Name of one of the input tables in the

None

Examples:

linker.missingness_chart()
To view offline (if you don't have an internet connection):
from splink.charts import save_offline_chart
c = linker.missingness_chart()
save_offline_chart(c.spec, "test_chart.html")
View resultant html file in Jupyter (or just load it in your browser)
from IPython.display import IFrame
IFrame(src="./test_chart.html", width=1000, height=500

profile_columns(column_expressions, top_n=10, bottom_n=10)

unlinkables_chart(x_col='match_weight', source_dataset=None, as_dict=False)

Generate an interactive chart displaying the proportion of records that are "unlinkable" for a given splink score threshold and model parameters.

Unlinkable records are those that, even when compared with themselves, do not contain enough information to confirm a match.

Parameters:

Name Type Description Default
x_col str

Column to use for the x-axis. Defaults to "match_weight".

'match_weight'
source_dataset str

Name of the source dataset to use for the title of the output chart.

None
as_dict bool

If True, return a dict version of the chart.

False

Examples:

For the simplest code pipeline, load a pre-trained model and run this against the test data.

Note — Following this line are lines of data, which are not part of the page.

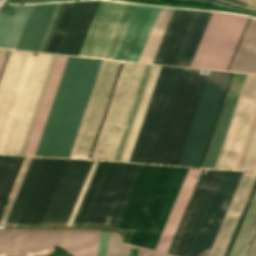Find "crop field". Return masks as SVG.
<instances>
[{
    "label": "crop field",
    "mask_w": 256,
    "mask_h": 256,
    "mask_svg": "<svg viewBox=\"0 0 256 256\" xmlns=\"http://www.w3.org/2000/svg\"><path fill=\"white\" fill-rule=\"evenodd\" d=\"M194 69L161 164L176 165L207 75ZM231 73L210 71L177 165L199 167Z\"/></svg>",
    "instance_id": "obj_1"
},
{
    "label": "crop field",
    "mask_w": 256,
    "mask_h": 256,
    "mask_svg": "<svg viewBox=\"0 0 256 256\" xmlns=\"http://www.w3.org/2000/svg\"><path fill=\"white\" fill-rule=\"evenodd\" d=\"M101 61L68 58L34 156H69Z\"/></svg>",
    "instance_id": "obj_2"
},
{
    "label": "crop field",
    "mask_w": 256,
    "mask_h": 256,
    "mask_svg": "<svg viewBox=\"0 0 256 256\" xmlns=\"http://www.w3.org/2000/svg\"><path fill=\"white\" fill-rule=\"evenodd\" d=\"M188 168L144 165L117 228L128 243L155 248Z\"/></svg>",
    "instance_id": "obj_3"
},
{
    "label": "crop field",
    "mask_w": 256,
    "mask_h": 256,
    "mask_svg": "<svg viewBox=\"0 0 256 256\" xmlns=\"http://www.w3.org/2000/svg\"><path fill=\"white\" fill-rule=\"evenodd\" d=\"M105 2L106 1H102L99 6V9L95 15L92 25L85 38V41L78 54L80 56H82L85 51V48L88 44V41L91 37V34L94 30V27L97 23V20L100 16V13L103 9ZM112 3L113 2H110V1L106 2L83 56H86V57L90 56ZM127 5L128 3H119V2L113 3L90 57H95V58L105 57ZM134 5L135 4L128 5L126 12L122 18V21L119 25V28L115 34V37L112 41V44L105 58L111 59V57L113 56ZM159 8L160 7H156V6H148V5H140V4L135 5L133 12L130 16V19L127 23V26L125 28V31L122 35V38L119 42V45L112 59L138 61Z\"/></svg>",
    "instance_id": "obj_4"
},
{
    "label": "crop field",
    "mask_w": 256,
    "mask_h": 256,
    "mask_svg": "<svg viewBox=\"0 0 256 256\" xmlns=\"http://www.w3.org/2000/svg\"><path fill=\"white\" fill-rule=\"evenodd\" d=\"M101 231L0 229V254L47 256L55 246L73 256H96Z\"/></svg>",
    "instance_id": "obj_5"
},
{
    "label": "crop field",
    "mask_w": 256,
    "mask_h": 256,
    "mask_svg": "<svg viewBox=\"0 0 256 256\" xmlns=\"http://www.w3.org/2000/svg\"><path fill=\"white\" fill-rule=\"evenodd\" d=\"M142 166L108 162L81 226L116 228Z\"/></svg>",
    "instance_id": "obj_6"
},
{
    "label": "crop field",
    "mask_w": 256,
    "mask_h": 256,
    "mask_svg": "<svg viewBox=\"0 0 256 256\" xmlns=\"http://www.w3.org/2000/svg\"><path fill=\"white\" fill-rule=\"evenodd\" d=\"M60 3L0 8V47L39 51Z\"/></svg>",
    "instance_id": "obj_7"
},
{
    "label": "crop field",
    "mask_w": 256,
    "mask_h": 256,
    "mask_svg": "<svg viewBox=\"0 0 256 256\" xmlns=\"http://www.w3.org/2000/svg\"><path fill=\"white\" fill-rule=\"evenodd\" d=\"M145 66L123 64L91 159H114Z\"/></svg>",
    "instance_id": "obj_8"
},
{
    "label": "crop field",
    "mask_w": 256,
    "mask_h": 256,
    "mask_svg": "<svg viewBox=\"0 0 256 256\" xmlns=\"http://www.w3.org/2000/svg\"><path fill=\"white\" fill-rule=\"evenodd\" d=\"M247 19L213 13L190 67L226 70Z\"/></svg>",
    "instance_id": "obj_9"
},
{
    "label": "crop field",
    "mask_w": 256,
    "mask_h": 256,
    "mask_svg": "<svg viewBox=\"0 0 256 256\" xmlns=\"http://www.w3.org/2000/svg\"><path fill=\"white\" fill-rule=\"evenodd\" d=\"M180 69L161 67L129 162H149Z\"/></svg>",
    "instance_id": "obj_10"
},
{
    "label": "crop field",
    "mask_w": 256,
    "mask_h": 256,
    "mask_svg": "<svg viewBox=\"0 0 256 256\" xmlns=\"http://www.w3.org/2000/svg\"><path fill=\"white\" fill-rule=\"evenodd\" d=\"M120 63L102 61L69 157H89Z\"/></svg>",
    "instance_id": "obj_11"
},
{
    "label": "crop field",
    "mask_w": 256,
    "mask_h": 256,
    "mask_svg": "<svg viewBox=\"0 0 256 256\" xmlns=\"http://www.w3.org/2000/svg\"><path fill=\"white\" fill-rule=\"evenodd\" d=\"M36 53L11 51L0 81V153Z\"/></svg>",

df = pd.read_csv("./tests/datasets/fake_1000_from_splink_demos.csv")
linker = DuckDBLinker(df)
linker.load_settings("saved_settings.json")
linker.unlinkables_chart()
For more complex code pipelines, you can run an entire pipeline that estimates your m and u values, before `unlinkables_chart().

Returns:

Name Type Description
VegaLite

A VegaLite chart object. See altair.vegalite.v4.display.VegaLite. The vegalite spec is available as a dictionary using the spec attribute.